ドライフス氏は、薬物政策国際委員会の議長を2016年から務める。「1971年にニクソン米大統領(当時)の主導で始まった国際的な『麻薬戦争』は、麻薬の不正取引拡大と薬物使用の増加を招いて完全な失敗に終わった」とする報告をもって、同委員会は11年に世界的指導者や有識者によって設立された。
その発足以来、各国では麻薬対策で様々な動きがあった。今回タイ、ミャンマー訪問を終えたばかりのドライフス氏が、東南アジアの麻薬政策動向を語った。
スイスインフォ: タイ、ミャンマー両政府はどの程度まで踏み込んだ麻薬政策の改革を考えていますか?
ルート・ドライフス: 両国では、薬物使用者の間で注射器の共有によるHIVやC型肝炎の感染が広がっており、政府に保健政策を向上させようという意欲が見られる。感染の予防対策として薬物使用者に清潔な注射針を配布したり、社会復帰を促すための出会いや相談の場が設けられたりしている。重症の中毒患者にはメタドン服用治療も始まっている。両国は特に、効果が見られない上に人の品位をおとしめてきたこれまでの厳罰主義を改めようと考えている。

記録データ:

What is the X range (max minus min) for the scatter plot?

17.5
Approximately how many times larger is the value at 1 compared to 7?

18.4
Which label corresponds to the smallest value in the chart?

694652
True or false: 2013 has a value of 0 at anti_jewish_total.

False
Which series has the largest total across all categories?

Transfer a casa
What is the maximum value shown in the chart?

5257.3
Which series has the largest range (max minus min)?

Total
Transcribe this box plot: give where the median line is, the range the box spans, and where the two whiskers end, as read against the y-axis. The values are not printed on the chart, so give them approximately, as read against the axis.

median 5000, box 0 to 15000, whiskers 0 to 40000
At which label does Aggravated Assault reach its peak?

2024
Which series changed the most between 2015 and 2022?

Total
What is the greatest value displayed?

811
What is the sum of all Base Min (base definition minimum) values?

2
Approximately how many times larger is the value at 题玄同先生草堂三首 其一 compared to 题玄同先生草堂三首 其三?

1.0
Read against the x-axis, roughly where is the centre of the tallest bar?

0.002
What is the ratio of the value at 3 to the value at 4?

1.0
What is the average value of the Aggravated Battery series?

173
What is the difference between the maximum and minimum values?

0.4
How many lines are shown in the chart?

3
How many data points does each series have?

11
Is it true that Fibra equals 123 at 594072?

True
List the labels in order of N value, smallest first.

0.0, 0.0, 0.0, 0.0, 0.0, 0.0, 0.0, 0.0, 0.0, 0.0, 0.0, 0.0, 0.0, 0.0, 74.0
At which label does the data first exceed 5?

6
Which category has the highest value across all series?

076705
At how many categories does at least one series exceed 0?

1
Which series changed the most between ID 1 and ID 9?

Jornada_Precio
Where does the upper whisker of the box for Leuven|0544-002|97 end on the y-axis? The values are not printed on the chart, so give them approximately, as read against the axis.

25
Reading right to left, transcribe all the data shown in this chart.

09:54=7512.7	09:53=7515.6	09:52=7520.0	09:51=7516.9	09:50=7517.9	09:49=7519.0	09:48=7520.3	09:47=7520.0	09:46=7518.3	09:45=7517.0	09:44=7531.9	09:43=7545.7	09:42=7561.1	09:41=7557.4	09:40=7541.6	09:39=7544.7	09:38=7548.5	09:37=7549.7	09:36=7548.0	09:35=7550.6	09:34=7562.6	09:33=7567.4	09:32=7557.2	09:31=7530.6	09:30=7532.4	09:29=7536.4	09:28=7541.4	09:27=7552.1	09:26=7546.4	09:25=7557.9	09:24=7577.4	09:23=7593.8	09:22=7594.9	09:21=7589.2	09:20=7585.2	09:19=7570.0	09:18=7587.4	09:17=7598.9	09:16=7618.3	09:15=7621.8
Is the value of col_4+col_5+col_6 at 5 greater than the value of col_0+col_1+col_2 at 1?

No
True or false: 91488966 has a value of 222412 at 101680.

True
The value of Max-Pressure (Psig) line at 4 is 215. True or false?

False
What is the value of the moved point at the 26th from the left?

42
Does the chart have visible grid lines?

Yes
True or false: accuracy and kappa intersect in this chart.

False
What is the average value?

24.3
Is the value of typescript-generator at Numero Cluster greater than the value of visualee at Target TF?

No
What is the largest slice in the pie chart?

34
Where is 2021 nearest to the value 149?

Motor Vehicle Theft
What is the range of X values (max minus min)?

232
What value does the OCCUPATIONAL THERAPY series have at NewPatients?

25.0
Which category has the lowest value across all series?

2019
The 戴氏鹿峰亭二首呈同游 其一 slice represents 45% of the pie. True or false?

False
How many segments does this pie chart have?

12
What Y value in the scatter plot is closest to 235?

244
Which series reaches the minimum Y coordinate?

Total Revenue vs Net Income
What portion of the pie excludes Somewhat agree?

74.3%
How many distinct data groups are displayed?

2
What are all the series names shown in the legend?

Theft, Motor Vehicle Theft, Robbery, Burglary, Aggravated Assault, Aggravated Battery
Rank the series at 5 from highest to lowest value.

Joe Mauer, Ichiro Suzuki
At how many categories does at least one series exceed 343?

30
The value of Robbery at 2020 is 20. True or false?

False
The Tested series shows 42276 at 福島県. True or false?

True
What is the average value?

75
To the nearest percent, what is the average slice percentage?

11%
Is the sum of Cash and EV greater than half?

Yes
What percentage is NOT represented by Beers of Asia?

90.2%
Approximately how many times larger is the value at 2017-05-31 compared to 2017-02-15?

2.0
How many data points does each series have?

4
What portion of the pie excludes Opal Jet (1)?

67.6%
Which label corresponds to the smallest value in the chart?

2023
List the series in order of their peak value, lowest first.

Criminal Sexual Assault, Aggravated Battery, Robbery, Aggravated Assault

> [作業内容] 抽出テキストの内容を2文で要約してもらえますか?

> [記述解答] 2016年から薬物政策国際委員会の議長を務めるドライフス氏が、タイとミャンマーへの訪問を終え、東南アジアの麻薬政策の動向を語った。両国では注射器の共有によるHIVやC型肝炎の感染拡大を受けて、清潔な注射針の配布やメタドン服用治療などの保健政策が進められており、これまでの厳罰主義を改めることも考えられている。